Yaşam nedir? Aslında bir anlamı var mı? Bu kadar aciz varlıkların imtihanı mı sebebi, yoksa bir patlamamı sebep oldu bu olaya. Sanki ikisi de aynı şey.
Yaşamın hiçliğinde boğulan insanlardan Tolstoy; ‘’İtirazlarım’’ da şu soruyu sormuş, ‘’Yaşamın ölümle bile yitmeyecek bir anlamı var mıdır?’’ Sonuçta gelişmemiş, daha doğrusu şu zamanki modernleşmeye yetişmemiş toplumlarda insanların evlenmesi, çocuk yapması gerekir. Sanki evlenmeyen bir kişi bu hayattaki görevini yerine getirmemiş gibi olur.
Monoton bir yaşamda düzenin getirdiklerini yapmak sorumluluk, bir aidiyet gerektirir. Bu demek değildir ki topluma yapışık kalmak istemeyenler ne aittir ne de sorumludur. Ancak toplum uyuşturmada öncüdür. ‘’Yalnızlık’’ da bahsedildiği üzere, ’’Hata üstüne hata, yama üstüne yama yapıyoruz ve en iyi erdemimiz yersiz ve önlenebilir bir sefalete yol açıyor.’’
Belirli derecede özgürlük düşüncesi olan insan tabuları yıkmak için zorlanmaz. Etrafını sorgulamaya başlar. Ağaçları, ailesini, geleneği, yasayı ve hatta Tanrı’yı. İpler bu noktada kopar. Eğer bir dine münasip olsaydık yaşamın yani yaradılışın bir sebebi olduğunu görürdük. Ancak sorgulama girdiği zaman akılcı bir tarafta inceler isek, oluşumun hiçbir anlamı yoktur. Bu ki insanın en büyük boşluğu…
Bu soruları önemsemeyen insan, temel döngüyü devam ettirmek için gerekli kişidir. Elbet gelişim hayata bir anlam ve istek katar. Sevgi de kaçış yollarından birisidir. Öncü olacağını sananlar, bu koşturmayı motive ederek anlamsızlığı alacağı kanısındalar. Sevgilileri bitince de üzülürler.

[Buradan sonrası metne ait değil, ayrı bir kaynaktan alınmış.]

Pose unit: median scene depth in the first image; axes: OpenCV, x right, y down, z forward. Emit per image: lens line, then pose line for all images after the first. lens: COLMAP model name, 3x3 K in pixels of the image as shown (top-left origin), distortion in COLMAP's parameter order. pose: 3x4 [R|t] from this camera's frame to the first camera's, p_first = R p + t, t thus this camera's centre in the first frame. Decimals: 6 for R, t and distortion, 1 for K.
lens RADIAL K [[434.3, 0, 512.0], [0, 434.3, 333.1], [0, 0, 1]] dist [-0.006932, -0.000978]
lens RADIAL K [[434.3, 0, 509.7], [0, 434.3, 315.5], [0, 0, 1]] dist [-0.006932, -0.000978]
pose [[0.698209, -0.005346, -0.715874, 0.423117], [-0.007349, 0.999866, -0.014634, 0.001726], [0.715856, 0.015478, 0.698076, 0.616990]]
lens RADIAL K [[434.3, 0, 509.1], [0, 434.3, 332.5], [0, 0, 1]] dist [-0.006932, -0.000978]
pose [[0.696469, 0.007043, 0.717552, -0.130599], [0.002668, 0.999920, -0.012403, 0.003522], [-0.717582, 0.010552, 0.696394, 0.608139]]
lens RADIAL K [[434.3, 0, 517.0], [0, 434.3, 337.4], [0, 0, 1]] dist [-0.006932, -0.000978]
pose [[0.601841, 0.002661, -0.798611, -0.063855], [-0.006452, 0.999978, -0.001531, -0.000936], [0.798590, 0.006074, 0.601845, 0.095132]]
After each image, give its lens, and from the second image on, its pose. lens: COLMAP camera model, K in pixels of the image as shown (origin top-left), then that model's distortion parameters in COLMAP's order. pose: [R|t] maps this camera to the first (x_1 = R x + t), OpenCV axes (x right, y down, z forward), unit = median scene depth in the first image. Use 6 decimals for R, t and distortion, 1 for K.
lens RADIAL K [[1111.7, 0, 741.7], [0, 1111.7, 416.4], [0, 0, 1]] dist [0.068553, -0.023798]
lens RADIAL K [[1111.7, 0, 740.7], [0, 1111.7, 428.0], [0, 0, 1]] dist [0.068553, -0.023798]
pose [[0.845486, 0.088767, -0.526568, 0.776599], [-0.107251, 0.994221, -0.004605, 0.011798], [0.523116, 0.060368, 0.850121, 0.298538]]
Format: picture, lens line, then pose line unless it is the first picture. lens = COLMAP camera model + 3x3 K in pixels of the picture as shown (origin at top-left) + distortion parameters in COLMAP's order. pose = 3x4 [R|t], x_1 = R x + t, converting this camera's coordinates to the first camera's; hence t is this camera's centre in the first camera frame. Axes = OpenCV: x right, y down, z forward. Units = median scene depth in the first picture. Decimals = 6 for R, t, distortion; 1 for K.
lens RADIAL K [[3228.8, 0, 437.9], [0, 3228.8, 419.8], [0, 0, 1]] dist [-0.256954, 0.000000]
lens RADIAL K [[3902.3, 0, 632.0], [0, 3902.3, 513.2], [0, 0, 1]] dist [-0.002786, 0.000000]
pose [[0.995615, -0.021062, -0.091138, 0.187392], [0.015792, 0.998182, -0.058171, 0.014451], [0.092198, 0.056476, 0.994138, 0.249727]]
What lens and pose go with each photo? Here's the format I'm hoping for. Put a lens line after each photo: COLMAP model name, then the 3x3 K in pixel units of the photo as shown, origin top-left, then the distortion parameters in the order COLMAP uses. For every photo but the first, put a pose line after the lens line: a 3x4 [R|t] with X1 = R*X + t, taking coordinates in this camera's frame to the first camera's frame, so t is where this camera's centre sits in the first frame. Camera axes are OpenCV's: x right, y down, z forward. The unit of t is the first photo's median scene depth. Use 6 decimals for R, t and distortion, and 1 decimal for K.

‘’Madem bu dünya bile yok olacak bir gün Sevginin bitmesine insan neden üzülsün?’’ diye yazmış Shakspeare en acımasız romantizmi ile.
Zaten her şeyin sonu olduğu bilinci ya da bilimsel teorem bu temeli yıkar ve bir bataklık misali zamanın içinde yavaş bir şekilde batmaya başlarız. Elbette bunun bir sınama olduğunu ya da insanlığın bir uygarlık olduğunu, insanlık olmadığı taktirde başka türlerin olacağı söylenebilir. Akıl ermez misali bu sorular ufkumuzun sınırı gibi.
Doğrusu şu ki yaşamın ölümle yitmeyecek bir anlamı yoktur. İnsan bu yaşama isteği doğrultusunda başlamaz ve isteği doğrultusunda veda etmez.
Yaşam dediğimiz şey pişman olduklarımız ve pişman olacağımız olaylar örgüsünde işler ve eminim ki keşke demeden uyanmadığımız tek gün yaşamın olmadığı gün olacaktır.